TEHRAN, Iran – A strong explosion ripped the governors office in Kermanshah, a city with a large Kurdish population in southwestern Iran, the Iranian news agency reported, saying there were a number of wounded.
The blast followed two shelling incidents by Iranian forces against Kurdish rebel positions inside Iraq last week and shortly after Turkey's deployment of thousands of troops on Iraq's northern border.
Kurdish rebels have increasingly reactivated their drive to consolidate autonomy gains made inside Iraq after the ouster of Saddam Hussein as they work toward their long-term goal of an independent homeland that includes heavily Kurdish regions in both Iran and Turkey.
The Iranian agency did not say what caused the 2 p.m. blast, but reported there were several injured removed from the governors office in the city, 280 miles southwest of Tehran and 90 miles east of the Iraqi border.
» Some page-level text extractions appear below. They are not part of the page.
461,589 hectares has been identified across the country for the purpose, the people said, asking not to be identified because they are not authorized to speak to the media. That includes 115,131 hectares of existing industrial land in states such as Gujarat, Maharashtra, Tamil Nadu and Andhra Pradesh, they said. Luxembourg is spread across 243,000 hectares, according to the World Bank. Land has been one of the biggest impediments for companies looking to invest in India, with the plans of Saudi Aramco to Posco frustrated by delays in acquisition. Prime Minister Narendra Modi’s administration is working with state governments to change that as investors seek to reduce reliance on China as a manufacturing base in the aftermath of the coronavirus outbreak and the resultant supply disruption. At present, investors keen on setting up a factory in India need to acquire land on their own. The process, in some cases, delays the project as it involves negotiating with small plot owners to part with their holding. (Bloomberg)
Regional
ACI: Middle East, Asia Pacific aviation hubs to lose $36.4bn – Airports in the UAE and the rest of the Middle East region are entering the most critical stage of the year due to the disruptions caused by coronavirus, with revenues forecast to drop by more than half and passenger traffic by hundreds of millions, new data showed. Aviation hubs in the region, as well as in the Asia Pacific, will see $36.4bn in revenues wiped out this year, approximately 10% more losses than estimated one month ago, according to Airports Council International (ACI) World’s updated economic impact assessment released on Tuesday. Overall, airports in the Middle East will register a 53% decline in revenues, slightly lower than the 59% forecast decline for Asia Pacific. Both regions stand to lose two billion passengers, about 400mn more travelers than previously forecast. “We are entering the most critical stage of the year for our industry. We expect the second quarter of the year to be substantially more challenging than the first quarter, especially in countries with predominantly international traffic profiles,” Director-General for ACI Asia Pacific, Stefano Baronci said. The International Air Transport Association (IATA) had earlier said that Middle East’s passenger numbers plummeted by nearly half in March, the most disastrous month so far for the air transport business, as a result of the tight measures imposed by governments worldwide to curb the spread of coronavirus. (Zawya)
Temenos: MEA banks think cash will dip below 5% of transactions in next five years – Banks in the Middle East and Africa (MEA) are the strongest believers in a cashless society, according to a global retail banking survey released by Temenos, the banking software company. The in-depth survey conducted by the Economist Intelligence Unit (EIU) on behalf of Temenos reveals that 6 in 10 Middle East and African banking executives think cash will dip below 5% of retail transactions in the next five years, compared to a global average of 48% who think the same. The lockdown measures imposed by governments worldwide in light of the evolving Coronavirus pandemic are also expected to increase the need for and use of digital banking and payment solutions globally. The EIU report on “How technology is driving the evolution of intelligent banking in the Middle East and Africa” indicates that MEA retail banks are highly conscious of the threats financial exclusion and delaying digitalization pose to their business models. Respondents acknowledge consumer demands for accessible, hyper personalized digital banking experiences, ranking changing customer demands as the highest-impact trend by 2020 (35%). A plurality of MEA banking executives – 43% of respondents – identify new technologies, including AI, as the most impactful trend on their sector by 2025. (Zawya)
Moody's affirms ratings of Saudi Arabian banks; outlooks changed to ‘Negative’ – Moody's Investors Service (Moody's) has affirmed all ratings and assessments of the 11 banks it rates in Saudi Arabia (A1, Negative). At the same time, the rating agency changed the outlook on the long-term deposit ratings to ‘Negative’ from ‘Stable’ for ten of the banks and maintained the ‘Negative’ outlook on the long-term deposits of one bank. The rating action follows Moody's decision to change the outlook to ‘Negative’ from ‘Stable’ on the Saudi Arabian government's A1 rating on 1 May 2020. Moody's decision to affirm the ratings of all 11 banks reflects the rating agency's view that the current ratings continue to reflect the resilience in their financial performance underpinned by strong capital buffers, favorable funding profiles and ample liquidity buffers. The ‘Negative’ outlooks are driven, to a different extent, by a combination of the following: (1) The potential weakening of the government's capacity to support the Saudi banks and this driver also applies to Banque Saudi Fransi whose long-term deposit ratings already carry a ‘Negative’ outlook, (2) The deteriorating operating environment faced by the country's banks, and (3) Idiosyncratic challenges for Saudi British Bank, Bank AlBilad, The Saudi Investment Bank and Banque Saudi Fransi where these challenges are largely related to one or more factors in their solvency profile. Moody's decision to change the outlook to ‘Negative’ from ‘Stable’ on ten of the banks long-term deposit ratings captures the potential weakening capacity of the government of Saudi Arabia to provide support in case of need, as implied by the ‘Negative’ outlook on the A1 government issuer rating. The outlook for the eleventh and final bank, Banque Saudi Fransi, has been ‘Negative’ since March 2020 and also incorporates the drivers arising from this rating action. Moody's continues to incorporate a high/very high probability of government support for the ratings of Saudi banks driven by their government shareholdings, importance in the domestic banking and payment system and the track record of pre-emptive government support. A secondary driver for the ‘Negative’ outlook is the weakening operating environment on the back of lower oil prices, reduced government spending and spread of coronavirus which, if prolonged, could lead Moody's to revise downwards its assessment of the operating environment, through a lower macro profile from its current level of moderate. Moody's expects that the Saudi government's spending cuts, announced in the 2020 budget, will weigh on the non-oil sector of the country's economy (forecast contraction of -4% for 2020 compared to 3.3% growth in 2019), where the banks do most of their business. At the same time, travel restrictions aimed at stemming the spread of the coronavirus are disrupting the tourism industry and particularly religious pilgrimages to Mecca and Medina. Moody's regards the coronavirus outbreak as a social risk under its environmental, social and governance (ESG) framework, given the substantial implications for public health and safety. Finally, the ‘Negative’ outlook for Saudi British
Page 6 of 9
Iranian and Turkish troops reportedly have penetrated into Iraqi Kurdish areas, and the Iranians shelled border positions inside Iraq twice last week, causing no casualties but uprooting residents. The Iranians launched a similar barrage April 21.
Rebels seeking self-rule in Kurdish areas of Iran have been operating from Iraqi territory, mounting attacks against Iranian army and Revolutionary Guard posts. Turkey has been fighting a Kurdish insurgency that has killed thousands in the southeast of the country.
Last month, Turkey deployed more than 30,000 additional troops in its Kurdish southeast and along its border with Iraq and Iran to fight Kurdish guerrillas and stop them from crossing the frontier.
That came after Kurdish rebels reportedly killed two Turkish soldiers and wounded a third, raising the number of Turkish troops killed this year to at least 17. More than 40 Kurdish guerrillas also have been killed in clashes in the same period.
Iran also has a large Arab population along its southern border with Iraq and there have been a series of deadly bombings in the region's largest city, Ahvaz, for which Tehran has blamed the United States and Britain.
Those attacks, however, are most likely the work of Arab nationalists in the region that formerly was part of Iraq, which is predominantly Arab.